Happy Father's Day All The Happy Fathers In the World
What’s the first thing you think of when you think of your father? When I think of mine, I think of his smile. He was so in love with Mom, my younger sister Peggy and me that he seemed to always have a happy face. If you read Sidetracked Home Executives: from pigpen to paradise, you know that I got the disorganized gene from Dad. He threatened to sue me for defamation of character, but of course he was joking and if he really had intended to take me to court, he’d never have gotten around to it because he was a procrastinator.
My dad worked hard delivering gas to farmers who had big tanks to supply their farm equipment. He was so loved by his customers there was hardly a day he didn’t come home in his big Standard Oil tank truck without a few treasures. In the summer it’d be produce. We never needed a garden as we were kept stocked in every kind of fruit and vegetable known to Dr. Oz. Sometimes he’d bring home packages of beef, chickens or turkeys and other times jams, jellies, cakes or cookies.
He loved to hunt and fish and because part of one of the farms was Bachelor’s Island, a duck hunter’s heaven in the Columbia River, he was given the privilege of hunting ducks and geese. Being an excellent shot (Mom said he had the eye of an eagle) our freezer was stocked with wild fish and game. To this day I love the taste of wild goose and Chinook salmon.
As I alluded, Dad was very disorganized, but being married to a BOP (Born Organized Person) wife it didn’t show up in our home. If he left anything out or didn’t put his dirty clothes in the hamper, Mom did it for him without making an issue of it.
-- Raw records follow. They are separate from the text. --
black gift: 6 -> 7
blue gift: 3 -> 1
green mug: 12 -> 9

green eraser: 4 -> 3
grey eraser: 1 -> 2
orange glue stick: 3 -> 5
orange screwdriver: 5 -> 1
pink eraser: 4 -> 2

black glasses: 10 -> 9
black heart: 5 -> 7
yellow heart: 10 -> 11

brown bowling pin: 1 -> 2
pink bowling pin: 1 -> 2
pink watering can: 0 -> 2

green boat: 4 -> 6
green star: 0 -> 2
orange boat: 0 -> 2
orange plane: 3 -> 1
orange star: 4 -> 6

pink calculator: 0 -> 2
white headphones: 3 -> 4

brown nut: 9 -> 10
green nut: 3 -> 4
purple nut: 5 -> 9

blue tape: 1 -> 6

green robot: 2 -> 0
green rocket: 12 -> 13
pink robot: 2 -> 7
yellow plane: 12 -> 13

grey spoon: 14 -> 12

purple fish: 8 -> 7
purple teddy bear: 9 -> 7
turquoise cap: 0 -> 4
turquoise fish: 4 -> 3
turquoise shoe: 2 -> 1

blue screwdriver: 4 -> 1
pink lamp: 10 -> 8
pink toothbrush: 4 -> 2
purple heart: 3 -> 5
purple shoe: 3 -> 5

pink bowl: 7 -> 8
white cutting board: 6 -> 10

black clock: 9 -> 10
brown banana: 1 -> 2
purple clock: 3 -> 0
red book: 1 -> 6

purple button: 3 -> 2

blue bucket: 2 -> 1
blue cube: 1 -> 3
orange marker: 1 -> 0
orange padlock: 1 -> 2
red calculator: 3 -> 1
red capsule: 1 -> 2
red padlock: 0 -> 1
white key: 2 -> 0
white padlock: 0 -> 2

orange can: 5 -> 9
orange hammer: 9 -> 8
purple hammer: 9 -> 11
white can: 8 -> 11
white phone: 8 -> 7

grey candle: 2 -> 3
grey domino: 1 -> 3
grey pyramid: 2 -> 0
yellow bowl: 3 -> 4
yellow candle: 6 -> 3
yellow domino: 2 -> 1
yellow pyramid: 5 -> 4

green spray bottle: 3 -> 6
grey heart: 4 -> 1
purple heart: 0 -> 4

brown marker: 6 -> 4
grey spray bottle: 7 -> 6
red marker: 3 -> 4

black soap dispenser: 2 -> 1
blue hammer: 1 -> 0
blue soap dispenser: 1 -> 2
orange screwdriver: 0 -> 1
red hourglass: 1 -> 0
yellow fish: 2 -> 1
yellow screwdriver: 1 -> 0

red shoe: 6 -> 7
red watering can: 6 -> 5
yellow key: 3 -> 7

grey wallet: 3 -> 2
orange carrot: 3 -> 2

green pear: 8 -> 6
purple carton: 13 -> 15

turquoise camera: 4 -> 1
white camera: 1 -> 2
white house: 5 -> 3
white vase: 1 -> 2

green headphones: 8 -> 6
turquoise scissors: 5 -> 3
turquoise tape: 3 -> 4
I think she felt the inside of the house was her domain and the yard, car and garage were his.
If you read The Sidetracked Sister’s Happiness File, you know Dad’s garage was a disaster and he’d leave his lawn mower, garden tools, edger, tiller, hoses, yard chairs and chaise lounges out in the fall and with the first snow Peggy and I would play, Name That Lump.
When I asked Terry, my husband, what the first thing that came to his mind when he thought of my dad, he said, “His smile and happiness.” He was a very happy man. I read somewhere that it’s more important to be happy than it is to be organized, and my dad proved that in his life. Sure we need to get to appointments on time so we don’t keep anyone waiting and it helps to know what day it is so we don’t show up at church on Monday. But once we have a watch and a calendar and we remember to look at them regularly, if they’re for the goal of being happy they’ll serve us well.